Laolu Opebiyi, a Nigerian man, was sent off a British plane by armed policemen at Luton airport after a passenger read a message on his phone about “prayer” and reported him as a security threat.

The 40-year-old said he was forced to hand over his phone and supply his password in order to establish his innocence after he tried to arrange a conference call prayer with friends using WhatsApp.

Opebiyi was cleared by a detective, but the pilot refused to allow him back on to the easyJet flight to Amsterdam.

Opebiyi, a Nigerian-born Christian, told the UK Guardian that the passenger next to him assumed he was a Muslim and jumped to the conclusion that he may be a terrorist.

“That guy doesn’t know me and within two minutes he’s judging me. Even if I was a Muslim, it was pretty unfair the way I was treated. I don’t think anyone, irrespective of their religion should be treated in such a way,” he said.

“If we keep on giving into this kind of bigotry and irrational fear, I dare say that the terrorists will have achieved their aim.”

The passenger was said to be reading his phone over his shoulder, before alerting security that he was chatting with friends about prayer.

The passenger who reported Opebiyi got off the plane, saying he was not feeling to well.

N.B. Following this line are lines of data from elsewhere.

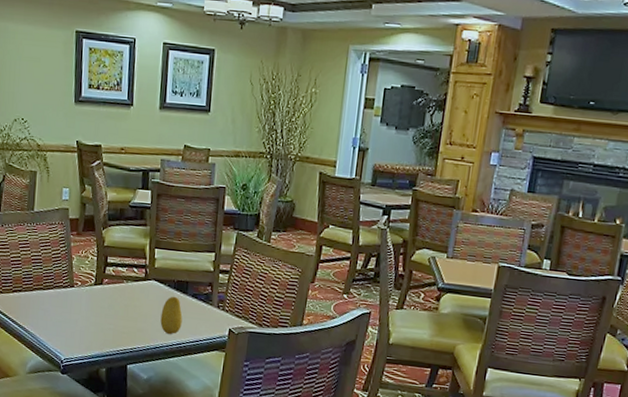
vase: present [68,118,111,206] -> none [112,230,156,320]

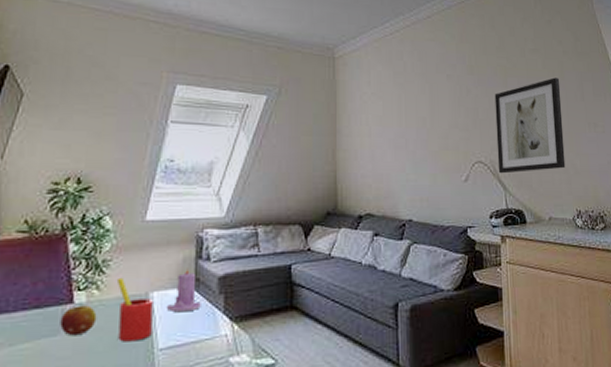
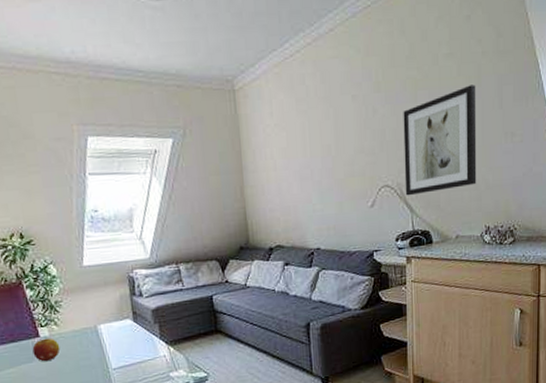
straw: present [116,277,153,342] -> none [69,314,105,365]
candle: present [167,268,201,313] -> none [113,304,141,340]

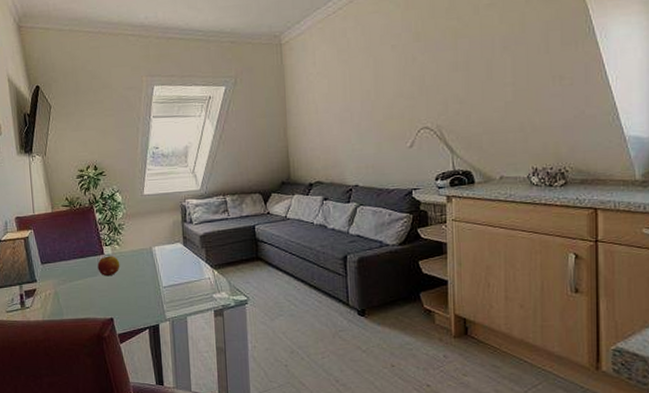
wall art: present [403,84,477,196] -> none [443,31,522,138]

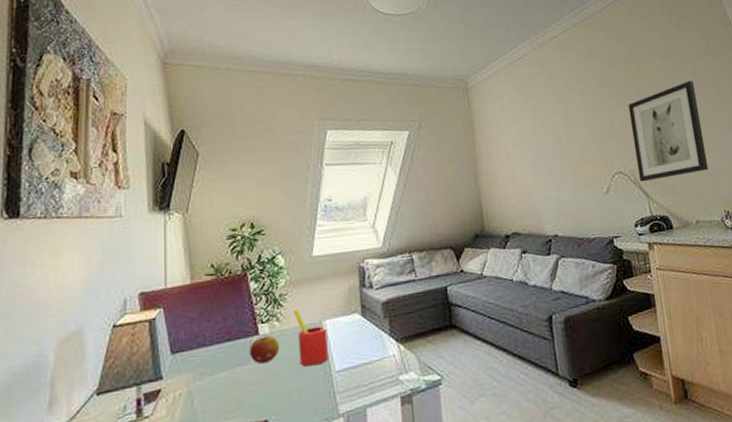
straw: none [129,236,157,281] -> present [293,309,328,367]
wall art: none [443,31,522,138] -> present [628,80,709,182]

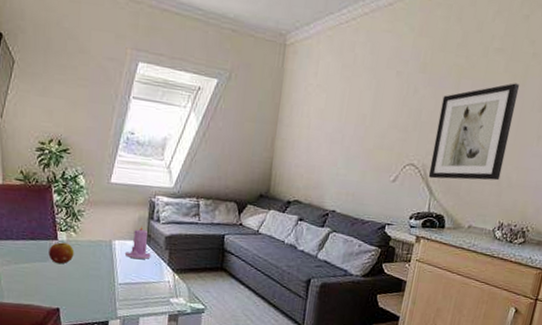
straw: present [293,309,328,367] -> none [88,225,115,275]
candle: none [339,296,369,338] -> present [125,225,151,260]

Minutes later, two armed officers entered the plane, asked Opebiyi for his phone and told him to remove his belongings and accompany them off the plane and into the terminal building.

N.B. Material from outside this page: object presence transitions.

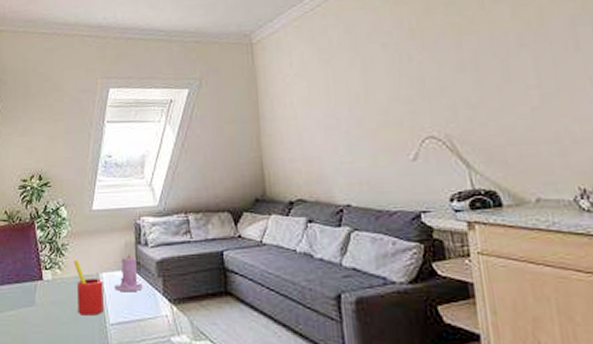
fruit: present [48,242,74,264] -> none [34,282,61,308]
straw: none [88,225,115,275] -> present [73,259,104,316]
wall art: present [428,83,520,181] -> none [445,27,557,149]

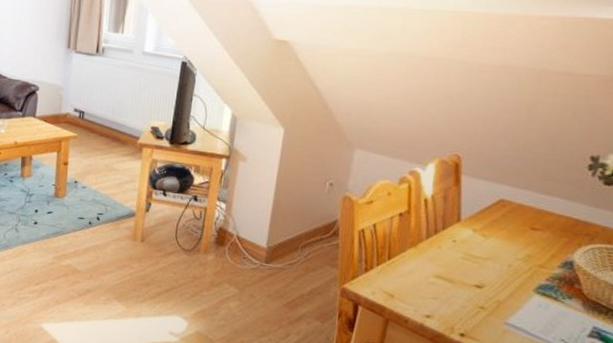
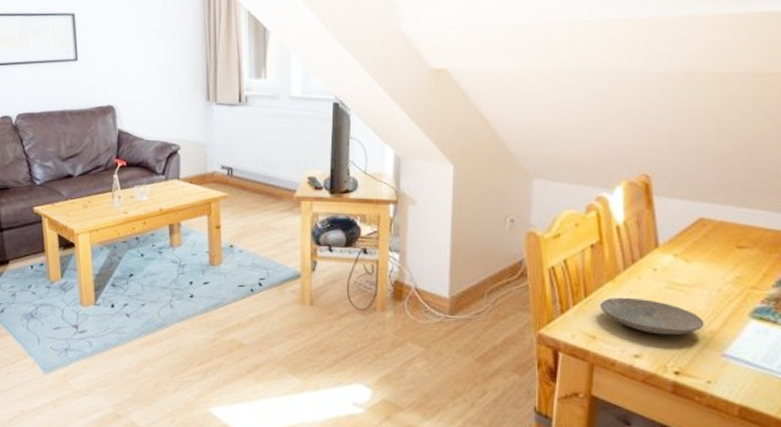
plate: none [400,262,493,302] -> present [599,297,704,336]

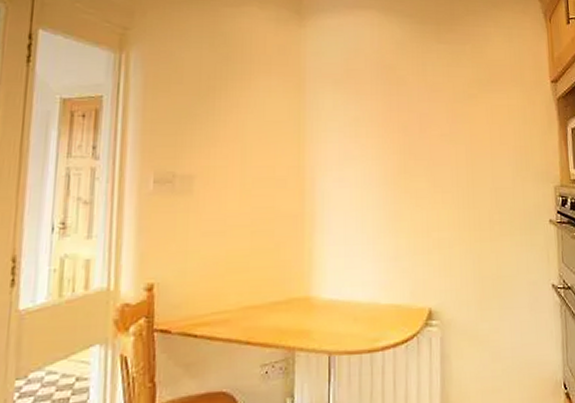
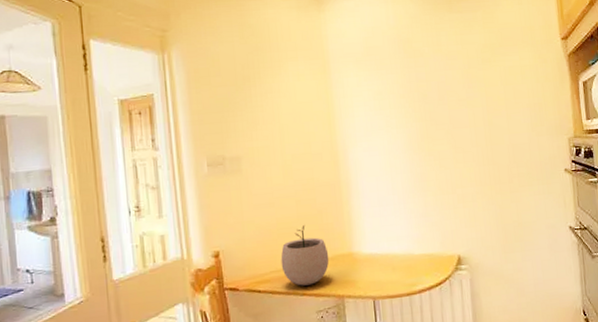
plant pot: none [225,260,282,333] -> present [280,225,330,286]

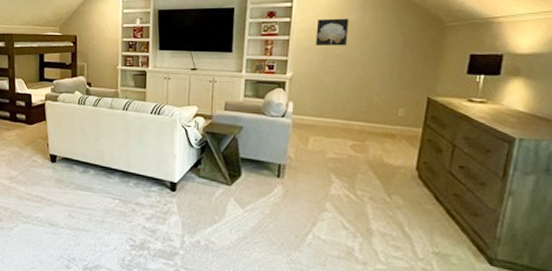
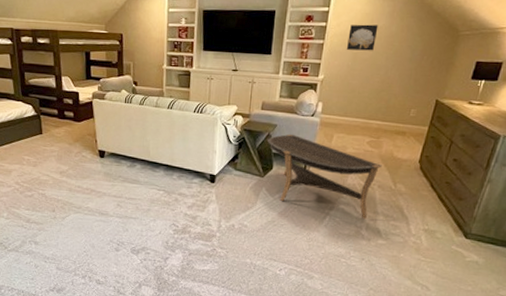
coffee table: none [233,136,371,238] -> present [267,134,382,220]

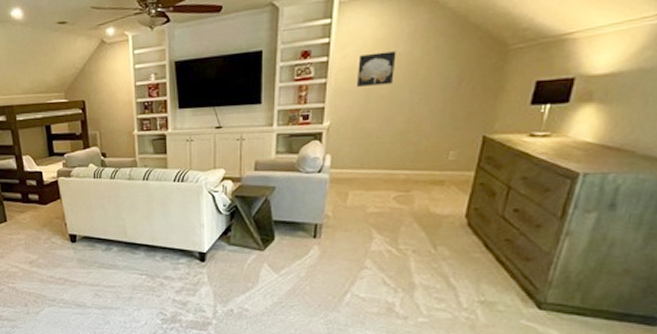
coffee table: present [267,134,382,220] -> none [265,196,415,294]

He explained to the armed men that he is a Christian, showing them the Bible in his bag and telling them the Church he attends.

They also asked him about the name of the conference call prayer group, which was “ISI men” – an acronym for “iron sharpens iron”, from the Bible quote “As iron sharpens iron, so one person sharpens another”.

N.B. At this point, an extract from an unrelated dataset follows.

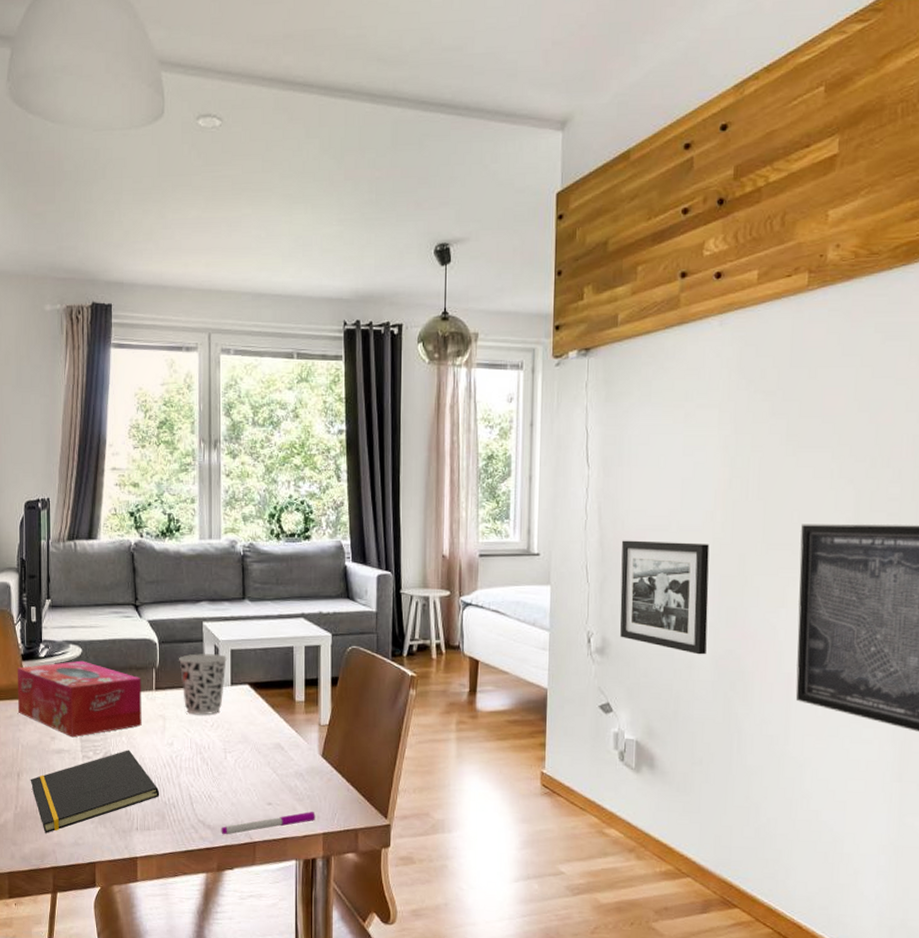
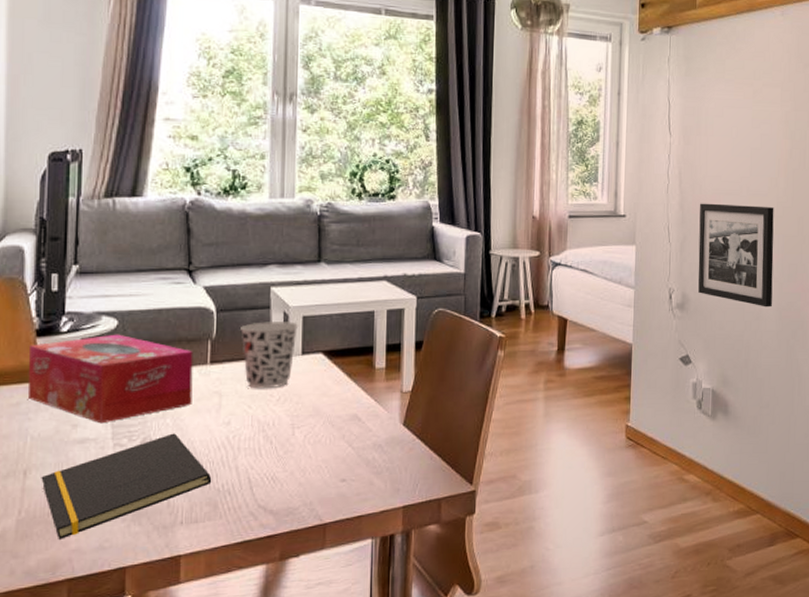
pen: present [221,811,316,835] -> none [285,483,395,520]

The passenger who reported Opebiyi may have misread “ISI men” as “ISIS”, an acronym for Islamic State.

Opebiyi feared he would be placed on a terrorist watchlist, one of the passengers for the next flight said if “he is on the next flight, I am not getting on the flight”.

“Someone felt I was a terrorist because they saw the word ‘prayer’ on my phone and now I stand in uncertainty about my freedom of movement in and out of the United Kingdom,” he said.

An easyJet spokesman said: “The safety and security of its passengers and crew is our highest priority which means that if a security concern is raised we will always investigate it as a precautionary measure. We would like to apologise for any inconvenience caused to the passenger.”

The Nigerian man is also a British citizen and a business analyst.